→ **MATERIALS PROVIDED**

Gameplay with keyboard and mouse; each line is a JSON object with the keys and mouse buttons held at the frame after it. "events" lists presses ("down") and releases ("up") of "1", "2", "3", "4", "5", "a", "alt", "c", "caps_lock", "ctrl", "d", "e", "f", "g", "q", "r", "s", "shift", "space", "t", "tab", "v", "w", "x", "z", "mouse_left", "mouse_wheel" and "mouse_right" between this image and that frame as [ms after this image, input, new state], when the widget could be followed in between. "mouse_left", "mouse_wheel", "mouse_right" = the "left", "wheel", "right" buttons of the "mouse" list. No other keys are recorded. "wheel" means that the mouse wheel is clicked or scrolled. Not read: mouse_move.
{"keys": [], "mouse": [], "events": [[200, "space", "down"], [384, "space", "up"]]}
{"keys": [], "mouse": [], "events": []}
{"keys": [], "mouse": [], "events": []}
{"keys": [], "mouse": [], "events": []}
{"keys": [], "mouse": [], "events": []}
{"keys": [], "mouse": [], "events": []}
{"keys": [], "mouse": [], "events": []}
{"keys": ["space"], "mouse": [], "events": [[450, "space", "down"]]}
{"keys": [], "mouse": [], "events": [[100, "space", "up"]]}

→ **PROBLEM**
Could you set down every record exactly as given?

→ **WRITTEN REPLY**
Gameplay with keyboard and mouse; each line is a JSON object with the keys and mouse buttons held at the frame after it. "events" lists presses ("down") and releases ("up") of "1", "2", "3", "4", "5", "a", "alt", "c", "caps_lock", "ctrl", "d", "e", "f", "g", "q", "r", "s", "shift", "space", "t", "tab", "v", "w", "x", "z", "mouse_left", "mouse_wheel" and "mouse_right" between this image and that frame as [ms after this image, input, new state], when the widget could be followed in between. "mouse_left", "mouse_wheel", "mouse_right" = the "left", "wheel", "right" buttons of the "mouse" list. No other keys are recorded. "wheel" means that the mouse wheel is clicked or scrolled. Not read: mouse_move.
{"keys": [], "mouse": [], "events": [[200, "space", "down"], [384, "space", "up"]]}
{"keys": [], "mouse": [], "events": []}
{"keys": [], "mouse": [], "events": []}
{"keys": [], "mouse": [], "events": []}
{"keys": [], "mouse": [], "events": []}
{"keys": [], "mouse": [], "events": []}
{"keys": [], "mouse": [], "events": []}
{"keys": ["space"], "mouse": [], "events": [[450, "space", "down"]]}
{"keys": [], "mouse": [], "events": [[100, "space", "up"]]}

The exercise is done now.